Disney’s latest live-action adaptation, “Snow White,” starring Rachel Zegler, has been deemed a historic box office disaster, struggling to compete against other family films, most notably the recently released “Minecraft.” After three weeks in theaters, “Snow White” has generated a mere $168 million globally, a stark contrast to “Minecraft,” which raked in $163 million during its opening weekend alone in the U.S.
The film’s disappointing performance has drawn criticism from media outlets attempting to frame Zegler as a victim amid the backlash, but audiences have largely rejected the film. It has received one of the lowest ratings in history on IMDb, suggesting that viewer sentiment is overwhelmingly negative. With a significant 58% drop in ticket sales in its third weekend, “Snow White” has fallen behind not only “Minecraft” but also lesser-known films such as “The Chosen,” which has managed to outperform it despite being shown in 1,500 fewer theaters.
Analysts project that “Snow White” will struggle to reach the $200 million mark, facing a potential loss exceeding $300 million when accounting for its production and marketing costs, which are estimated to be upwards of $400 million. Disney typically retains only about half of the box office revenue, meaning the studio is likely to earn around $100 million from this film, leaving them with a staggering financial shortfall.
While some industry commentators speculate that negative reviews and “review-bombing” have contributed to its failure, the overwhelming evidence suggests that audiences simply chose not to engage with the film.
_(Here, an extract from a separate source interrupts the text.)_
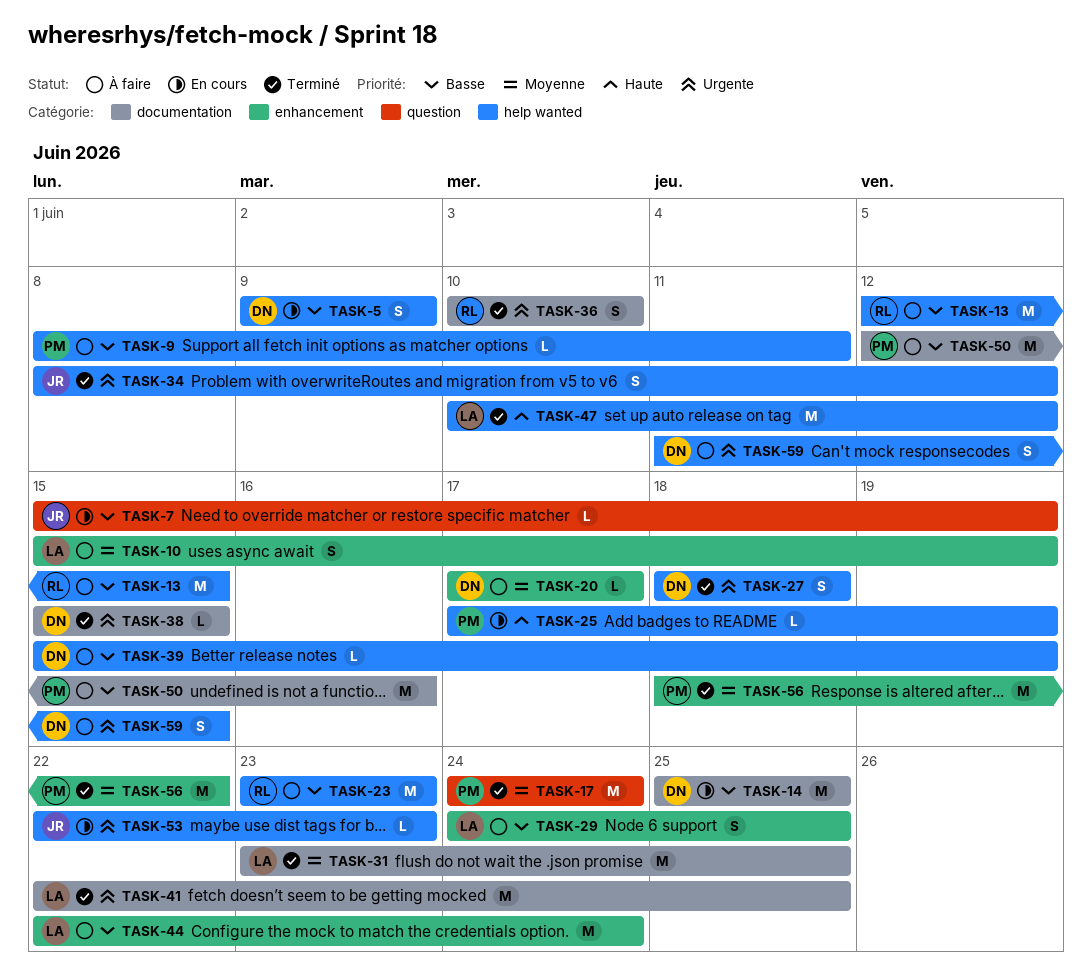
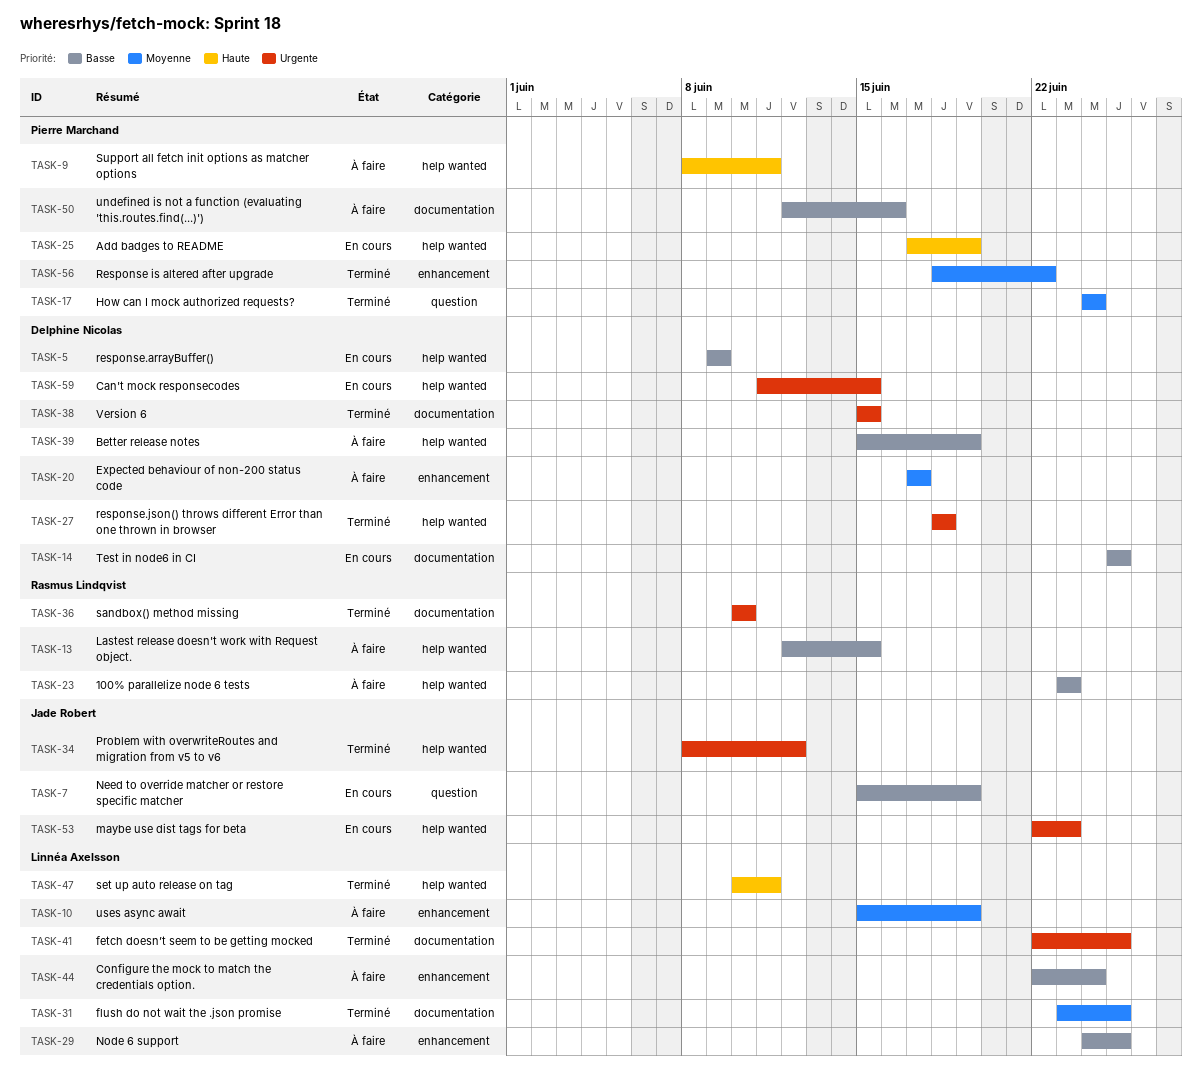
TASK-9, priority: Basse -> Haute
TASK-47, due: Jun 12 -> Jun 11
TASK-59, status: À faire -> En cours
In contrast, “Minecraft” has successfully captured the attention and enthusiasm of its target demographic, highlighting a clear disconnect between “Snow White” and family moviegoers.
As the dust settles on this box office debacle, it remains clear that Disney’s “Snow White” is not only a disappointment for the studio but also a cautionary tale about the challenges of reviving classic narratives in a competitive cinematic landscape.